Code quality signals. You don't need to read every line of code. Look for: TypeScript or equivalent type safety — untyped codebases in 2025 are a maintenance nightmare. Test coverage above 50% (80%+ for critical paths) — tests prove the code works and make refactoring safe. Consistent code style — linting, formatting, and conventions applied uniformly. Git history — are commits descriptive? Is there code review (PRs with comments)? Are deployments automated? A clean Git history indicates professional engineering practices. Documentation — at minimum, a README that explains how to run the project, API documentation, and architecture decision records.
Security checklist. Non-negotiable items: (1) Authentication — are they using a proven auth provider (Auth0, Supabase Auth, Clerk) or a custom implementation? Custom auth is a red flag. (2) Data encryption — is sensitive data encrypted at rest and in transit? (3) API security — are endpoints authenticated? Is rate limiting implemented? (4) Dependency management — are dependencies up to date? Are there known vulnerabilities? (Run `npm audit` or equivalent.) (5) Secrets management — are API keys in environment variables, or hardcoded in the codebase? One hardcoded secret is a critical finding.
Team capability assessment. The technology is only as strong as the team building it. Evaluate: Bus factor — how many people need to be hit by a bus before the project can't continue? If it's 1, that's a risk. Hiring pipeline — can they realistically hire the developers they need? If the stack is exotic, hiring is harder.
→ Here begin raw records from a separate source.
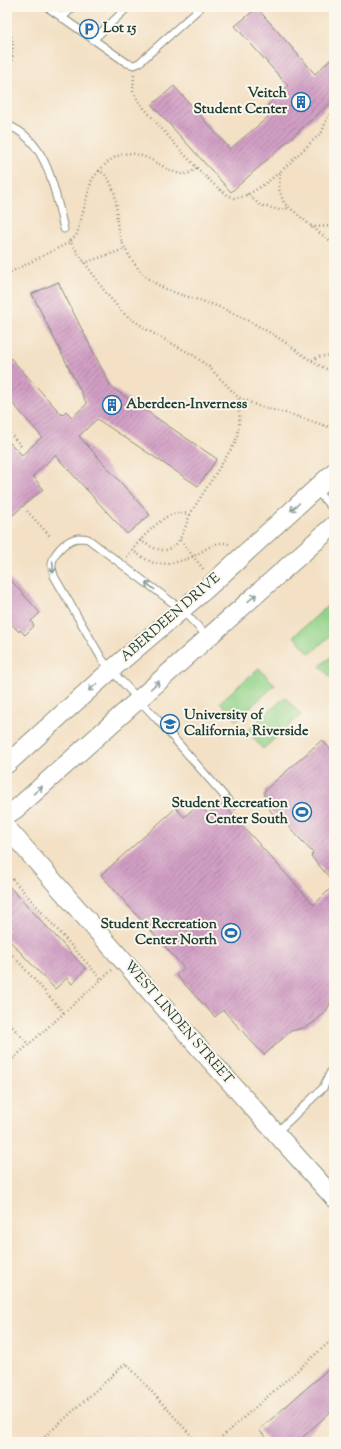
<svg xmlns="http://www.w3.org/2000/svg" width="341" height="1449" font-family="'Sorts Mill Goudy',serif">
  <defs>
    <pattern id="building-hatch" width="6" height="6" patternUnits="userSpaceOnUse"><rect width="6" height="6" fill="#d19ec4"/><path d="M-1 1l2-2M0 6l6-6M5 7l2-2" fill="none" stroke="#a982a0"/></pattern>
  </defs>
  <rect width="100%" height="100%" fill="#fbf7ec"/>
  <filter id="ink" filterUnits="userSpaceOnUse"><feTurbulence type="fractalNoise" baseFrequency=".025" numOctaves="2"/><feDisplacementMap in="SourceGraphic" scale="8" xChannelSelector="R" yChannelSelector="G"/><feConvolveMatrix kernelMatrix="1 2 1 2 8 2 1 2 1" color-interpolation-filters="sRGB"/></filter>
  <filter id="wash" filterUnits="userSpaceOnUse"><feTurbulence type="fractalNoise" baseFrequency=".012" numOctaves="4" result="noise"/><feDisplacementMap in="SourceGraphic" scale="16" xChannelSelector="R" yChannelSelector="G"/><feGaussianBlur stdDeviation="0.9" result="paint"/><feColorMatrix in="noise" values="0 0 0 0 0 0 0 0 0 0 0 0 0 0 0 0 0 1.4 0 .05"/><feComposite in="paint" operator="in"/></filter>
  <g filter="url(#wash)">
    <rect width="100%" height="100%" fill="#f3e0c5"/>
    <path fill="#93d38a" stroke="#59885f" d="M332,602L334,605V632L310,654L294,636Z
      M334,654V681L320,666Z
      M259,668L275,685L236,720L220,702Z
      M285,697L301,715L263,749L247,731Z"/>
    <g id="blocks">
      <path fill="url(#building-hatch)" d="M257,8L315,74L334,56V100L231,192L152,105L174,86L230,149L274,112L268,104L288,86L235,26Z
        M58,282L111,387L217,459L198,486L97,419L79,436L150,515L127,534L55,455L33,476L43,489L7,520V440L22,455L42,437L7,397V354L62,415L66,411L72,417L87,404L32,294Z
        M7,576L40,613L31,621L34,626L25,635L20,630L19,632L7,619Z
        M322,740L334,753V883L311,856L313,853L281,818L273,814L265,803L264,791Z
        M222,803L314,905L334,885V991L329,1006L325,1013L313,1023L306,1027L291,1031L264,1055L223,1010L215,1017L176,975L184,968L101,875L176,808L184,817L199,804L208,814Z
        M7,884L86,969L72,984L67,978L55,989L7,938Z
        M334,1364V1409L297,1442H270L259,1430Z"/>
    </g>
  </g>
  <g filter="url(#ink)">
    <use href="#blocks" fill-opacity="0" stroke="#898e7c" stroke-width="1"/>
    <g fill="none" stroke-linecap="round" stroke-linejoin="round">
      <defs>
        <path id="service" d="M47,7L127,63L134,65L139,63L201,7
          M62,18L73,7
          M93,40L128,7
          M7,125C48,140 55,192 64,229
          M315,489L334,510
          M208,637L181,609L88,539C85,538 81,538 78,538C66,540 51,554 52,567C52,570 54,573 54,576L102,659L111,670L157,719L233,806
          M276,1133L323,1088L334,1065"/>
        <path id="tertiary" d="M7,764L111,670L204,591L334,472
          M7,813H10L16,809L334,525
          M7,828L202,1051L334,1198"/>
      </defs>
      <use href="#service" stroke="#898e7c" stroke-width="9"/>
      <use href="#tertiary" stroke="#898e7c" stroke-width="20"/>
      <path stroke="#898e7c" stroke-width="2.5" stroke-dasharray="1 3" stroke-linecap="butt" d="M7,25C17,46 12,60 7,82
        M134,75L133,91L138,101C152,117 217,197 235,198C248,198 270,180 280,172
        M334,112L327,118L322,132L280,172L279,189L284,203L334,245
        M99,171C124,143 139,153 168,169C174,172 181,176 188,173C191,173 194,170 196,168
        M247,194L260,205L280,210L289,208
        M311,227L334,226
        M69,240L106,293L123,313L149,331L193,355L209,367L238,397L258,406L293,415L329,427L334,430
        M84,263L125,249
        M7,274L70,242L77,234L92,179L99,171C109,174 115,192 116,201C117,210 116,220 118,229C121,243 128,255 137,267C160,296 194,295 226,310C243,318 261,327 277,337C296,349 313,365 334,372
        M312,360L321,356L334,357
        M7,430L21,446
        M27,511L50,536
        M140,540C173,563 180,543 190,514
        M180,540L205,571
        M132,550C139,555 146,560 154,563C166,566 183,561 194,556C206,550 217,538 231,545
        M127,557C135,545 158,519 171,515C177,512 183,513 190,514L235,443C240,427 240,415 238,397
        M7,873L102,980
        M7,949L64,1013
        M7,1021L29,1045
        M7,1064L112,970
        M39,1442L126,1363L197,1442
        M216,1442L334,1338"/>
      <use href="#service" stroke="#fff" stroke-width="7"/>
      <use href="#tertiary" stroke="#fff" stroke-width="18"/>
    </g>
    <defs><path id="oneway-shaft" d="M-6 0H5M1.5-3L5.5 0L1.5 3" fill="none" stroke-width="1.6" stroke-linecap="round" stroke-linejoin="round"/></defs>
    <g stroke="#8f9e9a">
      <use href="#oneway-shaft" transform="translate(295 507) rotate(138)"/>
      <use href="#oneway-shaft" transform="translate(53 567) rotate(86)"/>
      <use href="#oneway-shaft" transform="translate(150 586) rotate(-143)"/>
      <use href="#oneway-shaft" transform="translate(252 598) rotate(-42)"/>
      <use href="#oneway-shaft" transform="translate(155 685) rotate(-42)"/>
      <use href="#oneway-shaft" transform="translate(93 687) rotate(138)"/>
      <use href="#oneway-shaft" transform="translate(38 790) rotate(-41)"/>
    </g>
  </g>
  <defs>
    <symbol id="parking-ring" viewBox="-11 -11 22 22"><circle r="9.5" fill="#fbf7ec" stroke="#1f6fb2" stroke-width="1.5"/><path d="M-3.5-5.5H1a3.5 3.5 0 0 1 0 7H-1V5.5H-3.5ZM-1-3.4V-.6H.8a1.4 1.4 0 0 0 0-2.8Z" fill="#1f6fb2"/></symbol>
    <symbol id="building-ring" viewBox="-11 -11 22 22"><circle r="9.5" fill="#fbf7ec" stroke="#1f6fb2" stroke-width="1.5"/><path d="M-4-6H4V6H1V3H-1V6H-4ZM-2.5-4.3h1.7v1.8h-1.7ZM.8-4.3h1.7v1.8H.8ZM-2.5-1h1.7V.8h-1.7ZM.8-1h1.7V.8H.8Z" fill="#1f6fb2"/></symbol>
    <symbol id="university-ring" viewBox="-11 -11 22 22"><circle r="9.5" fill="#fbf7ec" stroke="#1f6fb2" stroke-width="1.5"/><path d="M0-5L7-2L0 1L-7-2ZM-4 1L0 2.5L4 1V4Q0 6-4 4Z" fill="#1f6fb2"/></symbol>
    <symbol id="stadium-ring" viewBox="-11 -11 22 22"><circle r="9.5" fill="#fbf7ec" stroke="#1f6fb2" stroke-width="1.5"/><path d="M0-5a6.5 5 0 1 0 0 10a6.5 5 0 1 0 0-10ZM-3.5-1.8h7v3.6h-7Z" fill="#1f6fb2"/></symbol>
  </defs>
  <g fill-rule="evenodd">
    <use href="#parking-ring" x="78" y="18" width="22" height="22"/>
    <use href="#building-ring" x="290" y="91" width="22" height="22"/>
    <use href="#building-ring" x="101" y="394" width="22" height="22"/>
    <use href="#university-ring" x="159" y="713" width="22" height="22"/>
    <use href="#stadium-ring" x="291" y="801" width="22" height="22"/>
    <use href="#stadium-ring" x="220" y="922" width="22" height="22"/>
  </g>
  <g text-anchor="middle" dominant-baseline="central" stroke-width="4" stroke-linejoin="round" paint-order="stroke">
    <g font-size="14" font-weight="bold" fill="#1f3d34" stroke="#fbf7ec" text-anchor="start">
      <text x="103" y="29">Lot 15</text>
      <text x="287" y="94" text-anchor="end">Veitch<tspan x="287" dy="16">Student Center</tspan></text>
      <text x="126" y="405">Aberdeen-Inverness</text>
      <text x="184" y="716">University of<tspan x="184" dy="16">California, Riverside</tspan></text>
      <text x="288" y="804" text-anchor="end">Student Recreation<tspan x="288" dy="16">Center South</tspan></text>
      <text x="217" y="925" text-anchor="end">Student Recreation<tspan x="217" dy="16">Center North</tspan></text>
    </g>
    <g font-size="14" fill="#1f3d34" stroke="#fbf7ec">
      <text transform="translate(171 618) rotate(-41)">ABERDEEN DRIVE</text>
      <text transform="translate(178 1023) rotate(49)">WEST LINDEN STREET</text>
    </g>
  </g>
  <rect width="341" height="1449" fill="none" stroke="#fbf7ec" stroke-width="24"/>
</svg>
Technical leadership — does the CTO make architecture decisions based on engineering judgment, or on resume-driven development? Development velocity — how many features ship per sprint? Is the pace sustainable or are they accumulating technical debt to hit milestones?
Red flags that should make you pause. (1) The CTO can't explain the architecture clearly — complexity without clarity means they've lost control. (2) No test suite — the code works by accident, not by design. (3) Monolithic deployment with no CI/CD — manual deployments are error-prone and slow. (4) The entire codebase was written by one person who left — you're investing in an orphaned codebase. (5) 'We'll rewrite it after funding' — this almost never happens. You're funding the current code, not the hypothetical rewrite.
The output of a tech due diligence. Deliver a structured report with: Green flags (strengths to highlight), Yellow flags (risks that are manageable with a plan), and Red flags (risks that could threaten the investment). Include specific, actionable recommendations for each flag. A typical due diligence takes 2–3 days of a senior engineer's time and costs $3,000–8,000. Compared to a $500K+ investment, it's the cheapest insurance you'll ever buy.